Nanomédecine, où en est-on?

Dernière mise à jour 06/01/16 | Article
Nanomédecine, où en est-on?
L’infiniment petit offre quantité de nouvelles applications, en particulier dans le domaine de la santé. Certains nanomédicaments sont déjà utilisés dans le cadre du cancer, une multitude d’autres font l’objet de recherches.

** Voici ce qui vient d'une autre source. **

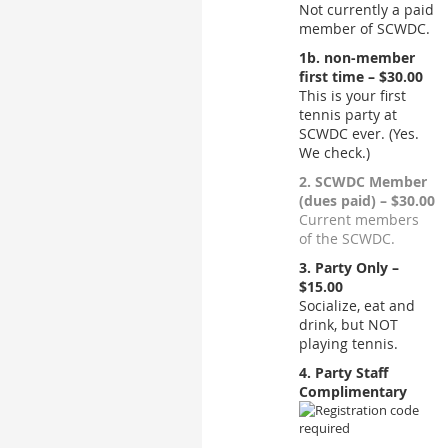
Not currently a paid
member of SCWDC.
1b. non-member
first time – $30.00
This is your first
tennis party at
SCWDC ever. (Yes.
We check.)
2. SCWDC Member
(dues paid) – $30.00
Current members
of the SCWDC.
3. Party Only –
$15.00
Socialize, eat and
drink, but NOT
playing tennis.
4. Party Staff
Complimentary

Présentés comme une révolution il y a quelques années, les nanomédicaments font aujourd’hui l’objet de nombreuses études et essais cliniques. «Les nanoparticules représentent un champ de recherche immense dans le cadre de presque toutes les maladies, comme le cancer, Alzheimer, Parkinson et même l’acné», confirme le Professeur Francesco Stellacci, directeur du Laboratoire des nanomatériaux supramoléculaires et interfaces de l’Ecole polytechnique fédérale de Lausanne (EPFL). Sur le plan international, de nombreux groupes de chercheurs ont déjà obtenu des résultats réjouissants, notamment pour les tumeurs au cerveau et les cancers du foie, grâce à des nanoparticules. Si la nanotechnologie représente un potentiel énorme, c’est parce que de nombreuses maladies commencent à un niveau nano. L’idée est donc d’agir contre la maladie à ce stade nano, tant au moment du diagnostic que de la thérapie, de manière à éviter les traitements lourds utilisés lorsque la maladie s’est déjà bien développée.

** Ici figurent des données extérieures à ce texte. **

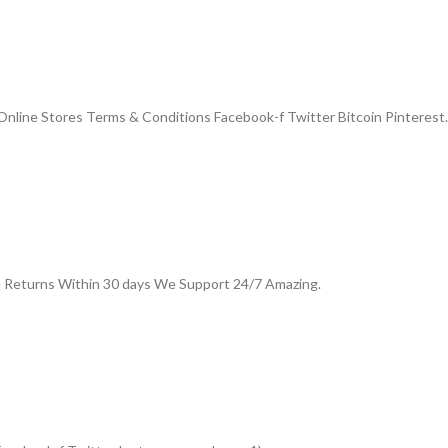
nline Stores Terms & Conditions Facebook-f Twitter Bitcoin Pinterest.
e Returns Within 30 days We Support 24/7 Amazing.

L’avantage des nanomédicaments sur l’arsenal médicamenteux traditionnel devrait aussi être de permettre de réduire la toxicité des molécules thérapeutiques, qui peut être particulièrement importante, sur les cellules non atteintes de l’organisme. Encapsulée, la substance active n’est délivrée que là où elle est utile, réduisant ainsi les effets secondaires.

Un espoir pour les pays émergents

Depuis quatre ans, les recherches du Pr Francesco Stellacci, directeur du Laboratoire des nanomatériaux supramoléculaires et interfaces de l’Ecole polytechnique fédérale de Lausanne (EPFL), et de son équipe portent sur l’application des nanomédicaments dans le cadre de virus du type Ebola, fièvre dengue et dysenterie, des maladies très communes en Afrique où des milliers de personnes en meurent chaque jour. En collaboration avec deux virologues, les chercheurs espèrent trouver une solution simple et bon marché contre les virus et les bactéries, non seulement en termes de principe actif mais aussi de nanovecteur permettant d’apporter le nanomédicament là où il est nécessaire pour en augmenter l’efficacité.

La difficulté principale du projet réside dans la validation de médicaments différents de ceux déjà existants. «L’argent de la recherche va vers les maladies des pays riches, celles que l’on développe et qui sont la conséquence de notre mode de vie, et non celles des pays pauvres, consécutives à des infections virales ou bactériennes. On peine à obtenir des fonds, alors que 2600 enfants meurent chaque jour de dysenterie», déplore le spécialiste.

Plusieurs obstacles

Totalement innovante, la nanomédecine se heurte néanmoins à différents obstacles. Ainsi, «moins de 10% des médicaments existants sont pensés dans l’optique nano, alors que la dose de composé actif transportée dans les nanovecteurs est souvent très faible. Cette technologie ne fonctionne donc qu’avec des molécules très actives, qui ont un effet à très faible dose», souligne le chercheur. L’autre frein au développement de la nanomédecine, c’est la difficulté à développer de nouveaux médicaments. «Aujourd’hui, nous utilisons des médicaments déjà existants et il n’est pas toujours évident que leur effet en version nano soit aussi bon qu'en version traditionnelle. Parallèlement, il est extrêmement difficile de faire approuver de nouveaux médicaments. On est dans la situation du chat qui court après sa queue pour essayer de l’attraper…», poursuit le spécialiste.

Enfin, pour prouver que les effets attendus d’un médicament sont bien présents et imaginer une entrée possible sur le marché, on doit pouvoir modéliser les études en grand. Or les nanomédicaments sont extrêmement chers à concevoir, si bien que l’industrie pharmaceutique hésite encore à investir vraiment le domaine.

Une technologie survendue

Il y a une dizaine d’années, la nanomédecine était considérée comme une révolution. Aujourd’hui, le Pr Stellacci nuance: «Le terme de révolution est trop fort. Ce n’est pas comparable aux travaux sur les vaccins ou à ceux de Pasteur sur la pénicilline! Il faut être réaliste: les nanomédicaments ont été survendus. Mais il est important de savoir que cette approche peut aider la médecine à devenir plus technologique, à atteindre un niveau encore plus haut, et que les nanomédicaments seront un élément supplémentaire dans la prise en charge des patients.»